Stored records
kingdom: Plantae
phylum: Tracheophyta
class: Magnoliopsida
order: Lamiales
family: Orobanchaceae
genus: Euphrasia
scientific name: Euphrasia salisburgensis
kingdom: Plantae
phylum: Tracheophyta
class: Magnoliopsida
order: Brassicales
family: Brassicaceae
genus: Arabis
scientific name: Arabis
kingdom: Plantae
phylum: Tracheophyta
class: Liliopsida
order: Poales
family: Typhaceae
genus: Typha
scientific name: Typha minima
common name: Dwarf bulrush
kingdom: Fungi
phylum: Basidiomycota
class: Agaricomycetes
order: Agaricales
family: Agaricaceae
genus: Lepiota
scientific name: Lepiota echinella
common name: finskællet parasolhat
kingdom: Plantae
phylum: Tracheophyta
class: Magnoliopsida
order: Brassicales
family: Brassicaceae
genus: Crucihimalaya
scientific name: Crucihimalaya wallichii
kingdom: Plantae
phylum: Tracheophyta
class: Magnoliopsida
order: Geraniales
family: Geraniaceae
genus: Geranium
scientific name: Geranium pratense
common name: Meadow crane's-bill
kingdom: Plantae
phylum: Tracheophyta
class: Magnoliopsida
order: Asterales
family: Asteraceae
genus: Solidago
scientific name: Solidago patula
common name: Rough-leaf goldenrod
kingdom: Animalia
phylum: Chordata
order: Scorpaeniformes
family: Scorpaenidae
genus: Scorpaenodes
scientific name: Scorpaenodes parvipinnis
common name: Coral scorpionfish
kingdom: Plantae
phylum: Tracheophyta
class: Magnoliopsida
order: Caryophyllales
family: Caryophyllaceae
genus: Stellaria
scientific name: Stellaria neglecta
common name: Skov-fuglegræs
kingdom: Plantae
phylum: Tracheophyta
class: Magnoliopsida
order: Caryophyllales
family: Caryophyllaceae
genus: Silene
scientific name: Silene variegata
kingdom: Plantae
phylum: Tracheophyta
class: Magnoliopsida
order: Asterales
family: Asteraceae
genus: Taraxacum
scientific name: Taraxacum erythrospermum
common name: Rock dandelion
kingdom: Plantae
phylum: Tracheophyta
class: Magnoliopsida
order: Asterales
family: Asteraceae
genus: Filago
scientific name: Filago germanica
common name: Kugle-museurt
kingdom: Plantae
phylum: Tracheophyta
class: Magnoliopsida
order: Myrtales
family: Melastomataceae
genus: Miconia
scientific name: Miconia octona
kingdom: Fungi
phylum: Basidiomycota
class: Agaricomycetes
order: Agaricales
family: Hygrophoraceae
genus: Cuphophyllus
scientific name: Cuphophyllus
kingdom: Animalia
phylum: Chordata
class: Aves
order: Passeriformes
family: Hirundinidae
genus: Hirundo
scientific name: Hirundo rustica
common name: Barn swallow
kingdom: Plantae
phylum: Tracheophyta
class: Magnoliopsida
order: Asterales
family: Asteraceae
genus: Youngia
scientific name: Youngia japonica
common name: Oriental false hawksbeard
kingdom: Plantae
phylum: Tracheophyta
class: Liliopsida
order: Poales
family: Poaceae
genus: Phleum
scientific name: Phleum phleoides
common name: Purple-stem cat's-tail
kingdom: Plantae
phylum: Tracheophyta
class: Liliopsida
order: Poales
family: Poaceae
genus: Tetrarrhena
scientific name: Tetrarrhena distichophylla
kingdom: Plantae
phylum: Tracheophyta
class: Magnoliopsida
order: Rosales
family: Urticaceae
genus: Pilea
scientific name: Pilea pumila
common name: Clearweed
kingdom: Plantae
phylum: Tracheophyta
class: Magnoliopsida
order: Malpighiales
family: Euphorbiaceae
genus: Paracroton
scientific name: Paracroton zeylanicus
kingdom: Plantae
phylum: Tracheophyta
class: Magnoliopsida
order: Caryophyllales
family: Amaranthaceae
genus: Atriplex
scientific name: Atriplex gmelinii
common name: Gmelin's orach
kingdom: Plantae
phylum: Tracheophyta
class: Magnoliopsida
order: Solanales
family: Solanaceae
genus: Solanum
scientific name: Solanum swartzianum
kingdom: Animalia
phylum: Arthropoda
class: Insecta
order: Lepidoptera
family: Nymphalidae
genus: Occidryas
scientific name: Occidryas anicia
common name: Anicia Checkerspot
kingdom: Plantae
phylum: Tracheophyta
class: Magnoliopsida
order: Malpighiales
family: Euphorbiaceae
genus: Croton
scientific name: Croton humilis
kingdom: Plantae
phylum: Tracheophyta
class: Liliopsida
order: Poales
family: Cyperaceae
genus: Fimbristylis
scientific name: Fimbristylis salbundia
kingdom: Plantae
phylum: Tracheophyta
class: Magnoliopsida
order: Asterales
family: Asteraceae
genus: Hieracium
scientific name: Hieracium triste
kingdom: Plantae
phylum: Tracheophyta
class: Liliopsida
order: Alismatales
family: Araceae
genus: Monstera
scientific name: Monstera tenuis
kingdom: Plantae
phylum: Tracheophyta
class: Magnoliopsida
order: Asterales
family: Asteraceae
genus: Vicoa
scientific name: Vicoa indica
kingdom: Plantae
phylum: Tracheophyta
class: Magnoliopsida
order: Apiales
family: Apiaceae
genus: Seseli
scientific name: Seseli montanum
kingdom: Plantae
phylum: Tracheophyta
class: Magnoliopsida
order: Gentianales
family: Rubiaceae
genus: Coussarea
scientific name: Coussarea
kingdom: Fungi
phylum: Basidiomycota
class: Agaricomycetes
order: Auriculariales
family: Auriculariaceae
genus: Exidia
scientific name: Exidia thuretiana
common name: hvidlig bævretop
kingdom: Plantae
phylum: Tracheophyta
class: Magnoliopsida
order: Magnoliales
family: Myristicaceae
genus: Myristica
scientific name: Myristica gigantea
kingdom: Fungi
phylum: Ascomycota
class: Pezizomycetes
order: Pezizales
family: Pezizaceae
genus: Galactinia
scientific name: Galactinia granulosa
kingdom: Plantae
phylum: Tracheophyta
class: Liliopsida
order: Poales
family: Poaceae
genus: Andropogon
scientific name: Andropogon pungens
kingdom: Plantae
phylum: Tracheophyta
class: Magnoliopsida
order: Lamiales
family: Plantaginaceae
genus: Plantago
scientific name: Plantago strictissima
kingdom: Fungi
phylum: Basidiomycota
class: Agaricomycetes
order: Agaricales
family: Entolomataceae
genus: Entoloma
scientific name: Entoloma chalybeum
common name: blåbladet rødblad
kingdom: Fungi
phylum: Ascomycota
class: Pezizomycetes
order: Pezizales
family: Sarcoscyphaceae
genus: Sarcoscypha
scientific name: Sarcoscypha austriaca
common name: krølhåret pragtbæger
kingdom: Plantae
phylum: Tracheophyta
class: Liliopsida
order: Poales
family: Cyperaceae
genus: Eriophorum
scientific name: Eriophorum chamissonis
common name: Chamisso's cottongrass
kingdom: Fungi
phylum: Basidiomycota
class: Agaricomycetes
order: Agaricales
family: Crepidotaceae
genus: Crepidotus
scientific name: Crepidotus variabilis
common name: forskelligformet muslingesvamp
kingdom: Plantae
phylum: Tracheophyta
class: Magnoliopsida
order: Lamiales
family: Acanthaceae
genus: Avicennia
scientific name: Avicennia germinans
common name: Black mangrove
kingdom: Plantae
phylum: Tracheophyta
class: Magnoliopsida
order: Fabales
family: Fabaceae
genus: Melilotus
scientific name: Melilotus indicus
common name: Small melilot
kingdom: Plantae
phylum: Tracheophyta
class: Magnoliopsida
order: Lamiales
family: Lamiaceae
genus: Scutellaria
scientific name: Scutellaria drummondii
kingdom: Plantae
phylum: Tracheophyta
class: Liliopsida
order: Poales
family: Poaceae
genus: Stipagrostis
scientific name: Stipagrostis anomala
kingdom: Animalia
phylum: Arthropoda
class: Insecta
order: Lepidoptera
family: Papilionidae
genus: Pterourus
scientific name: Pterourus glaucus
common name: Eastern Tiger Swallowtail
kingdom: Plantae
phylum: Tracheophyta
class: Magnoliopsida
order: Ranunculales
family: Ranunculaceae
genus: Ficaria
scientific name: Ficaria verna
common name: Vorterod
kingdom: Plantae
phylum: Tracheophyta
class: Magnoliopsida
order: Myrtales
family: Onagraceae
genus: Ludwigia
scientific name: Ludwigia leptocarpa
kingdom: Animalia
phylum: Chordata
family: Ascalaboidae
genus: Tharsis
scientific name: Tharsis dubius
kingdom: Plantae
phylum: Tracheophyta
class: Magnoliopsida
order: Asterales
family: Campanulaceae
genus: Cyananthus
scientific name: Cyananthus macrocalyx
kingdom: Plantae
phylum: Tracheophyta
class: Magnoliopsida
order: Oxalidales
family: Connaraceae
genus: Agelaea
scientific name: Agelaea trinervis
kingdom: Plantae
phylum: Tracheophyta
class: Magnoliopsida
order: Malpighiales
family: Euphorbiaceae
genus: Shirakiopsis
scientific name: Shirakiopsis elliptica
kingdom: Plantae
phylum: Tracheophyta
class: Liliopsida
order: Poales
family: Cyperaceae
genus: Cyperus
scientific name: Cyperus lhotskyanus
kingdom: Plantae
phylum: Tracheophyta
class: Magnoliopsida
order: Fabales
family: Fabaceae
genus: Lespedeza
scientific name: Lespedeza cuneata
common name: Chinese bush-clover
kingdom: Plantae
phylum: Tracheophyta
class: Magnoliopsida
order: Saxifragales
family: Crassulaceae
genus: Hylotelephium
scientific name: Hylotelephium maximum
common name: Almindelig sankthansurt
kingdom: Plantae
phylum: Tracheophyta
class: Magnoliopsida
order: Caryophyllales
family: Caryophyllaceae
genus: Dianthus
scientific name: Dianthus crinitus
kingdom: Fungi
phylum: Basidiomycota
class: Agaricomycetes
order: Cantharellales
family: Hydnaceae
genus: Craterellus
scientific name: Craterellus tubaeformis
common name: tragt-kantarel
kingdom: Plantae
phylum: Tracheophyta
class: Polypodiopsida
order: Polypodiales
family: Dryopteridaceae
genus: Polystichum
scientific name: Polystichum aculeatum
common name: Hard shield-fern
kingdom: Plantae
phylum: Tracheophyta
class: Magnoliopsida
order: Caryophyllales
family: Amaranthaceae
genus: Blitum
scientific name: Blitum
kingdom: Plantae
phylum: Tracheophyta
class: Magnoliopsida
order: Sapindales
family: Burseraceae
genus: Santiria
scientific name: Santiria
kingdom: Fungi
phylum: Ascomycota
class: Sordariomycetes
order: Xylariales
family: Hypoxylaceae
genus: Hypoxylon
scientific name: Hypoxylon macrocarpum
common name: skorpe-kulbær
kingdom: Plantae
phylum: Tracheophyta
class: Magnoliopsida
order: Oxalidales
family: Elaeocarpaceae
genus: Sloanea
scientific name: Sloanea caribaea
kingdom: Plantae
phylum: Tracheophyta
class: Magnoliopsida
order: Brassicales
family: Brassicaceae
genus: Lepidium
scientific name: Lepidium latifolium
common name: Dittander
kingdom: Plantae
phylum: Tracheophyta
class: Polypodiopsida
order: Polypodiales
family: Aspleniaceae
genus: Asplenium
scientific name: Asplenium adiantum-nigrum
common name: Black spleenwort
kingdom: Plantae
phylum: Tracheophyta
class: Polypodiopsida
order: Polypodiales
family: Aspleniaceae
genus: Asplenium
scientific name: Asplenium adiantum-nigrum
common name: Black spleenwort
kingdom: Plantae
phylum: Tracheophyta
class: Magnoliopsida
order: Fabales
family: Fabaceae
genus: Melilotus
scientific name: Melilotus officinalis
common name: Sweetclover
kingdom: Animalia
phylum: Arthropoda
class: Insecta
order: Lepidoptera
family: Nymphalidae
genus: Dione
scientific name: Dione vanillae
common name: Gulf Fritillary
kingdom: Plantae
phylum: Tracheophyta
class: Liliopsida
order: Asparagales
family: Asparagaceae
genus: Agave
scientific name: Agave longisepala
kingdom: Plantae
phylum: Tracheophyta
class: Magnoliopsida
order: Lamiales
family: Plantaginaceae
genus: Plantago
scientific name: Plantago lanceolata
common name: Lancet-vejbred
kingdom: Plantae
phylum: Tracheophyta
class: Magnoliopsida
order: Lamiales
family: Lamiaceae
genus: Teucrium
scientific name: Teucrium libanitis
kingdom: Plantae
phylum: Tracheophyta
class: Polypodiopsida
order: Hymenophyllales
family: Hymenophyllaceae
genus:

- Objective
Copy the lines of the material above from the line with "genus: Occidryas" to the line with "genus: Sarcoscypha", both included, with no changes.

- Solution to the exercise
genus: Occidryas
scientific name: Occidryas anicia
common name: Anicia Checkerspot
kingdom: Plantae
phylum: Tracheophyta
class: Magnoliopsida
order: Malpighiales
family: Euphorbiaceae
genus: Croton
scientific name: Croton humilis
kingdom: Plantae
phylum: Tracheophyta
class: Liliopsida
order: Poales
family: Cyperaceae
genus: Fimbristylis
scientific name: Fimbristylis salbundia
kingdom: Plantae
phylum: Tracheophyta
class: Magnoliopsida
order: Asterales
family: Asteraceae
genus: Hieracium
scientific name: Hieracium triste
kingdom: Plantae
phylum: Tracheophyta
class: Liliopsida
order: Alismatales
family: Araceae
genus: Monstera
scientific name: Monstera tenuis
kingdom: Plantae
phylum: Tracheophyta
class: Magnoliopsida
order: Asterales
family: Asteraceae
genus: Vicoa
scientific name: Vicoa indica
kingdom: Plantae
phylum: Tracheophyta
class: Magnoliopsida
order: Apiales
family: Apiaceae
genus: Seseli
scientific name: Seseli montanum
kingdom: Plantae
phylum: Tracheophyta
class: Magnoliopsida
order: Gentianales
family: Rubiaceae
genus: Coussarea
scientific name: Coussarea
kingdom: Fungi
phylum: Basidiomycota
class: Agaricomycetes
order: Auriculariales
family: Auriculariaceae
genus: Exidia
scientific name: Exidia thuretiana
common name: hvidlig bævretop
kingdom: Plantae
phylum: Tracheophyta
class: Magnoliopsida
order: Magnoliales
family: Myristicaceae
genus: Myristica
scientific name: Myristica gigantea
kingdom: Fungi
phylum: Ascomycota
class: Pezizomycetes
order: Pezizales
family: Pezizaceae
genus: Galactinia
scientific name: Galactinia granulosa
kingdom: Plantae
phylum: Tracheophyta
class: Liliopsida
order: Poales
family: Poaceae
genus: Andropogon
scientific name: Andropogon pungens
kingdom: Plantae
phylum: Tracheophyta
class: Magnoliopsida
order: Lamiales
family: Plantaginaceae
genus: Plantago
scientific name: Plantago strictissima
kingdom: Fungi
phylum: Basidiomycota
class: Agaricomycetes
order: Agaricales
family: Entolomataceae
genus: Entoloma
scientific name: Entoloma chalybeum
common name: blåbladet rødblad
kingdom: Fungi
phylum: Ascomycota
class: Pezizomycetes
order: Pezizales
family: Sarcoscyphaceae
genus: Sarcoscypha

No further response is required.